A Justiça suspendeu a eleição antecipada da mesa diretora da Câmara Municipal da Barra de Santo Antônio, que havia sido marcada para o último dia 18 de novembro, referente ao biênio 2027/2028. A decisão foi proferida pela juíza Juliana Accioly Uchôa, da Vara do Único Ofício de Paripueira, após ação movida por quatro vereadores que contestaram a legalidade da convocação e do pleito.
Segundo os autores, o edital foi publicado em 13 de novembro, durante sessão ordinária, e representou uma antecipação considerada desarrazoada e incompatível com os parâmetros constitucionais que regem a periodicidade e a contemporaneidade das eleições das mesas diretoras. Eles sustentaram que o ato contrariava entendimento firmado pelo Supremo Tribunal Federal.
Ao analisar o caso, a magistrada destacou que, embora as câmaras municipais possuam autonomia interna, seus atos estão sujeitos ao controle de constitucionalidade, sobretudo quando violam princípios constitucionais ou regras regimentais. Citou ainda o recente julgamento da ADI 7733 pelo STF, que fixou que eleições para o segundo biênio só podem ocorrer a partir de outubro do ano anterior ao início do mandato.
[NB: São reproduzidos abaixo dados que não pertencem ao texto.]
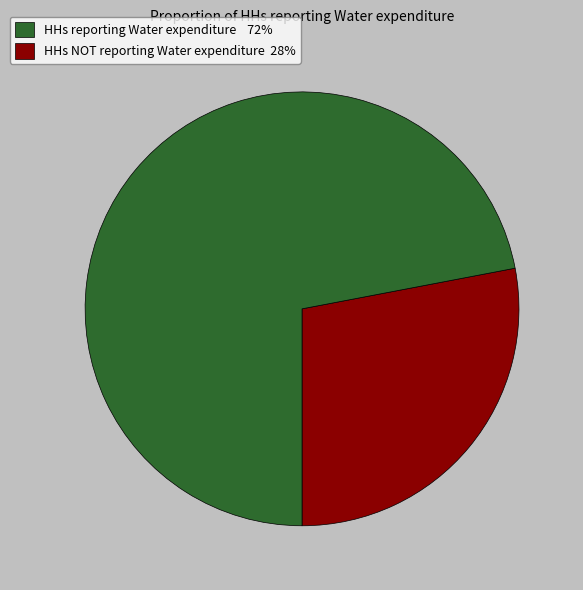

Does any single category account for the majority?

Yes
Com base nesse entendimento, a juíza reconheceu que a antecipação feita pela Câmara da Barra de Santo Antônio contrariou a jurisprudência do Supremo. A decisão também mencionou precedente do Tribunal de Justiça de Alagoas reforçando que resoluções internas não podem se sobrepor à interpretação constitucional.
Diante disso, ela concedeu tutela de evidência para suspender os efeitos da publicação do edital, do ato de convocação e da eleição realizada, determinando que tudo permaneça sem validade até o julgamento final da ação. A Câmara foi citada e deverá apresentar contestação dentro do prazo legal.